### Travail à faire
a) Dans le texte sur la transmission, par quelles expressions les historiens désignent-ils couramment la coupure entre les vivants et les morts ?
b) Prolongez le texte sur la transmission à partir de sa dernière phrase.

### Extrait choisi
Albert Camus, Chroniques algériennes 1939- 1958.
I N T R O D U C T I O N
Transmettre : cette fonction sociale essentielle semble plus difficile à remplir qu’autrefois, dans un monde marqué par la valorisation de l’individu et la contemplation du présent. Pourtant qu’il s’agisse de biens matériels, d’institutions publiques, de valeurs, de souvenirs, la question de l’héritage se retrouve au centre des grands débats contemporains.
L’allongement de la durée de la vie, l’affirmation des libertés individuelles, l’encouragement très légitime à entreprendre et à innover ont estompé le sentiment de continuité, de solidarité avec les anciennes générations, au point que les historiens parlent couramment de « fracture temporelle », de « fracture historique », pour évoquer la coupure radicale qui s’est opérée entre les vivants et les morts.

### Données fournies
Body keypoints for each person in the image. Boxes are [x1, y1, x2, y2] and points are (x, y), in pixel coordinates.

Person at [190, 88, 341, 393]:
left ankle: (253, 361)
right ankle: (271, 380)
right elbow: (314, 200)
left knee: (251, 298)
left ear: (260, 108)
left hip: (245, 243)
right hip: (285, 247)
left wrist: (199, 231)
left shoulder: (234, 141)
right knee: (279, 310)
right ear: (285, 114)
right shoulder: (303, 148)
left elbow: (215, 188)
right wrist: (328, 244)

* * *

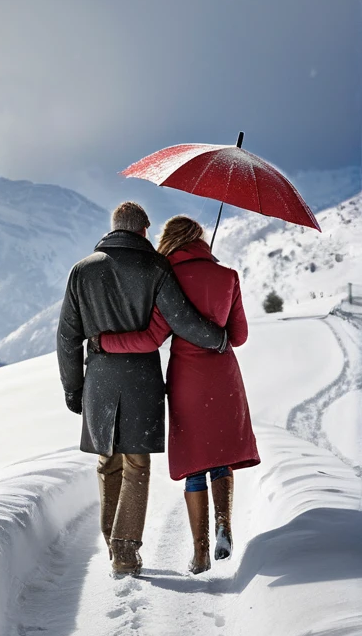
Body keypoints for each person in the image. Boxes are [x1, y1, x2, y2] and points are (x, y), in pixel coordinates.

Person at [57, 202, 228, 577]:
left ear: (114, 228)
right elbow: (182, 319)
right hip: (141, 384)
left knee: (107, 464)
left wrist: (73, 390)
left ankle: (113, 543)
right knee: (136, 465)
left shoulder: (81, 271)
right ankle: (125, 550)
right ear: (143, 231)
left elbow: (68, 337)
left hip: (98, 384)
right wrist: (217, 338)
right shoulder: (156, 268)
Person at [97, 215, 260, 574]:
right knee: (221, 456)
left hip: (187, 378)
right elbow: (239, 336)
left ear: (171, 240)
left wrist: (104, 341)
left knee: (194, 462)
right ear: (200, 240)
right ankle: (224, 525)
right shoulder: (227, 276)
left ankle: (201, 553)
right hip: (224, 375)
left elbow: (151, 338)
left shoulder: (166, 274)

---

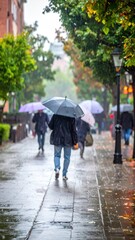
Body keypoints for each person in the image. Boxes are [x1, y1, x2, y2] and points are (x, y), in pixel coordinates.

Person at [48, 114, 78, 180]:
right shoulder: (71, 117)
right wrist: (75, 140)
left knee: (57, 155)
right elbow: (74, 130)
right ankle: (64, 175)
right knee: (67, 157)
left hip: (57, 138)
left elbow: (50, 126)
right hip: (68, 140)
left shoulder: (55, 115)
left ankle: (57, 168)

### Résultats attendus
a) Ils parlent de « fracture temporelle » et de « fracture historique ».

b)
Outre cette «déprise de l’au-delà» qui, selon l’historien Jean-Pierre Rioux, nous distingue profondément de nos ancêtres, le recul des humanités classiques traduit la tendance contemporaine à vouloir créer plutôt qu’hériter et transmettre. Les anciennes élites apprenaient le latin et le grec, dont le français ne leur semblait que le tardif aboutissement. Elles s’appropriaient l’histoire ancienne, y compris dans sa dimension mythologique, au point de juger volontiers les événements qu’elles vivaient à l’aune de réminiscences antiques : on disait à Robespierre qu’il y avait encore des Brutus, les républicains citaient en exemple Cincinnatus et dénonçaient le « césarisme » des Bonaparte. Les termes mêmes de « république », « consulat », « empire », jetaient des ponts entre anciens et modernes.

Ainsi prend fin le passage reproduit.